From the time they sent in their application and video to the moment they were on a plane headed to their first location was six months.
Their career as Border Patrol agents primed them to be fierce competitors in the global contest filled with physical and mental challenges.
“We weren’t allowed to talk to our families for thirty days,” Velez explained. “That was one of the hardest parts of the whole experience.”
He said that their ability to speak two languages was one of the things that gave them a leg up on the competition.
“Being able to read maps, having an incredible sense of direction and staying calm are all by-products of our job as Border Patrol agents,” he added.
Velez said his favorite location was Tanzania.
“It was absolutely beautiful there. The animals and the beauty of the land was incredible.”
The Hawaiian sled challenge proved to be the hardest for Velez and Carrell.
In the end, they came in second place.
Once they were home and the show started airing they held viewing parties every week and donated proceeds to the Border Patrol Foundation, which helps families of fallen agents.

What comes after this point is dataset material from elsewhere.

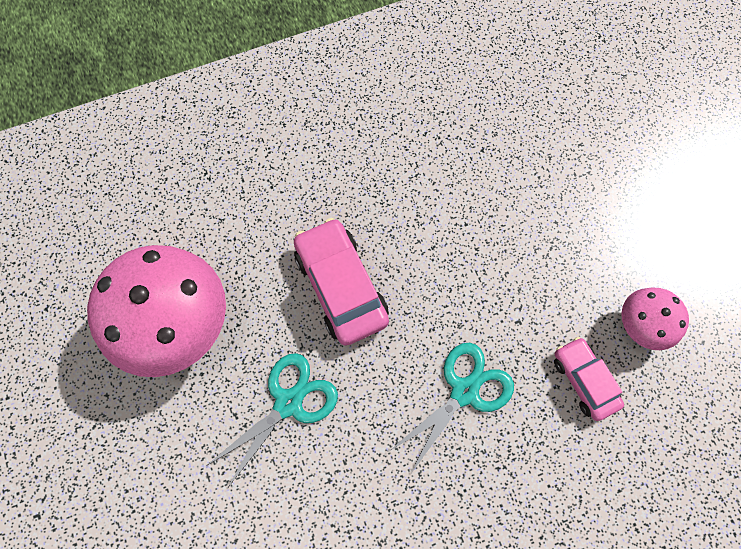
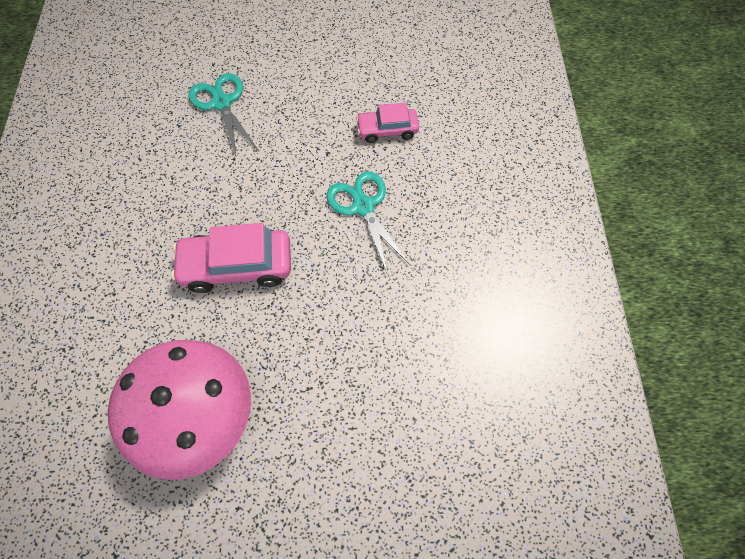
camera: 70 degrees left, 5 degrees down
(288, 403) = (317, 339): turquoise scissors -> turquoise scissors (221, 103)
(639, 326) = (364, 84): pink mushroom -> none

For the season finale, they held a party at Spelly’s Pub and Grille in Murrieta.
Velez’s wife works for the Temecula Valley Unified School District and was shocked like many members of the community by the tragic death of Vail Ranch Middle School Vice-Principal, Shelly Graesser.
“We decided to donate funds from the last party to Shelly’s fund. We are all so saddened by her passing.”
Now that the show is over, life is back to normal for Velez and his family.
Velez said: “If the opportunity ever presented itself to do something else because of ‘The Amazing Race,’ I would probably give it a shot,” he said. “I really love being a border patrol agent.”